# WORK REQUIRED
Find the line with "thumb ip: (156, 111)" and the line with "pinky tip: (129, 197)" in the entries below; output exactly those two lines, every line between them, and no others.

# DATA FOR THIS TASK
***

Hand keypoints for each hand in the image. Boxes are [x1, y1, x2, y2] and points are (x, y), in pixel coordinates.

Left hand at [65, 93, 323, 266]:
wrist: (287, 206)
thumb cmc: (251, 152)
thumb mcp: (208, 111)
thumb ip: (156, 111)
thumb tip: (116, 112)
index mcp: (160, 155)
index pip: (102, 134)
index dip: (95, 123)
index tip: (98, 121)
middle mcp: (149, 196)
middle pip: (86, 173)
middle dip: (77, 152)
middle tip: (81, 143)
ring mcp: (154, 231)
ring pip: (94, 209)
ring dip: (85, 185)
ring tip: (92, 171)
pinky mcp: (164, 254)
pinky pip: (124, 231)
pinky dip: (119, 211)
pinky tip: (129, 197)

***

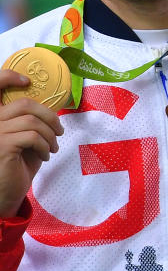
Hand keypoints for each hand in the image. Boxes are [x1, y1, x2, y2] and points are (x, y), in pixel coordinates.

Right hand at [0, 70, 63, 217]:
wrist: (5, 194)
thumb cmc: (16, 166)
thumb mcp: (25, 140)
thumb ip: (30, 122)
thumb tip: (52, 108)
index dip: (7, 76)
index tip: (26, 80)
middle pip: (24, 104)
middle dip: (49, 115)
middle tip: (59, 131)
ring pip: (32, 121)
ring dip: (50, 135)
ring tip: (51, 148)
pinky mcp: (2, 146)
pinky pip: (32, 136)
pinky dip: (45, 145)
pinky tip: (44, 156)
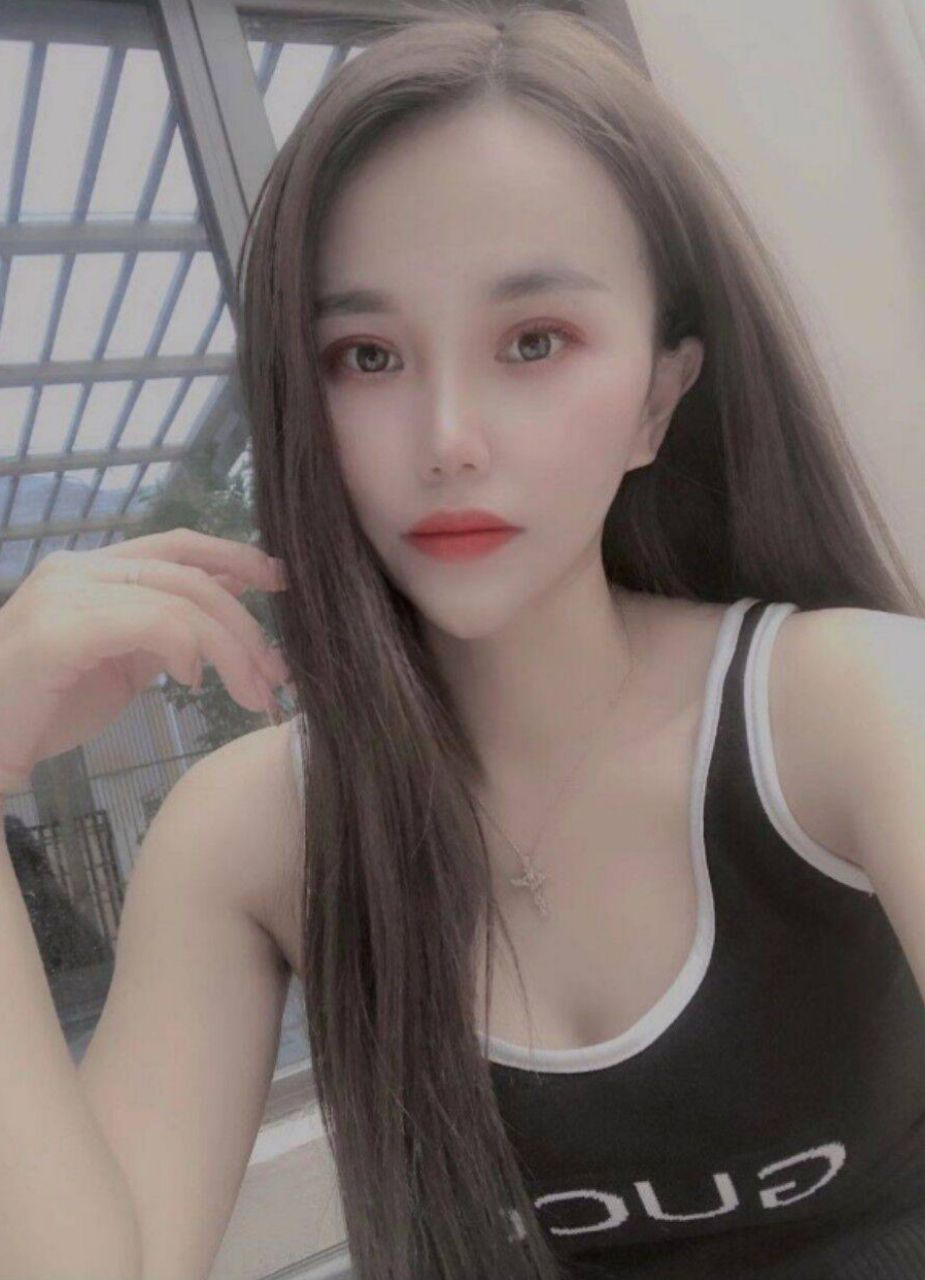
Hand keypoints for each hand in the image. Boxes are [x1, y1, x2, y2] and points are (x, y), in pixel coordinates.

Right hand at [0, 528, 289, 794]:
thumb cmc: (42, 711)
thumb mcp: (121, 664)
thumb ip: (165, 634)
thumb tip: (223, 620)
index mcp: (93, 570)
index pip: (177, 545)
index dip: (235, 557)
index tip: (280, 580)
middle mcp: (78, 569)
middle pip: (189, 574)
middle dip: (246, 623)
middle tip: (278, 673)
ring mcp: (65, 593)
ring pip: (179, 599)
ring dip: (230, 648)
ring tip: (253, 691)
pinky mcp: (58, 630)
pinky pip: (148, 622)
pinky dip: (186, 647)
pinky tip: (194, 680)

***

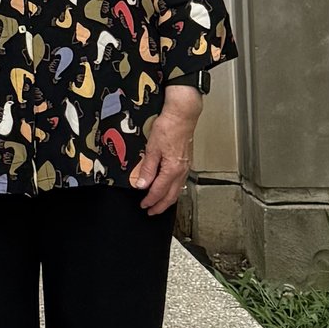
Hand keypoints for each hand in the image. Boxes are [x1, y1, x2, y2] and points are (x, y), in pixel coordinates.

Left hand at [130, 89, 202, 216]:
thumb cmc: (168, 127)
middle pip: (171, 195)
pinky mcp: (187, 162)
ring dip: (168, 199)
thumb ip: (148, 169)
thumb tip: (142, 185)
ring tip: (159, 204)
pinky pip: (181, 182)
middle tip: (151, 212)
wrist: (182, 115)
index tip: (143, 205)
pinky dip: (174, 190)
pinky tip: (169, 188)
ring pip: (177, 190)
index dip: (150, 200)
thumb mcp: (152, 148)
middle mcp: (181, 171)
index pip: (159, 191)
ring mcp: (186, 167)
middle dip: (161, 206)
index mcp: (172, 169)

***

# RESULT BELOW
thumb ip: (156, 111)
thumb tip: (116, 112)
index mcp: (160, 155)
index pip: (102, 134)
index dip: (95, 123)
index tip: (98, 121)
middle mcp: (149, 196)
middle pip: (86, 173)
middle dip: (77, 152)
middle tip: (81, 143)
ring mcp: (154, 231)
ring pip: (94, 209)
ring dip: (85, 185)
ring tip: (92, 171)
pinky mcp: (164, 254)
pinky pip: (124, 231)
pinky dip: (119, 211)
pinky tip: (129, 197)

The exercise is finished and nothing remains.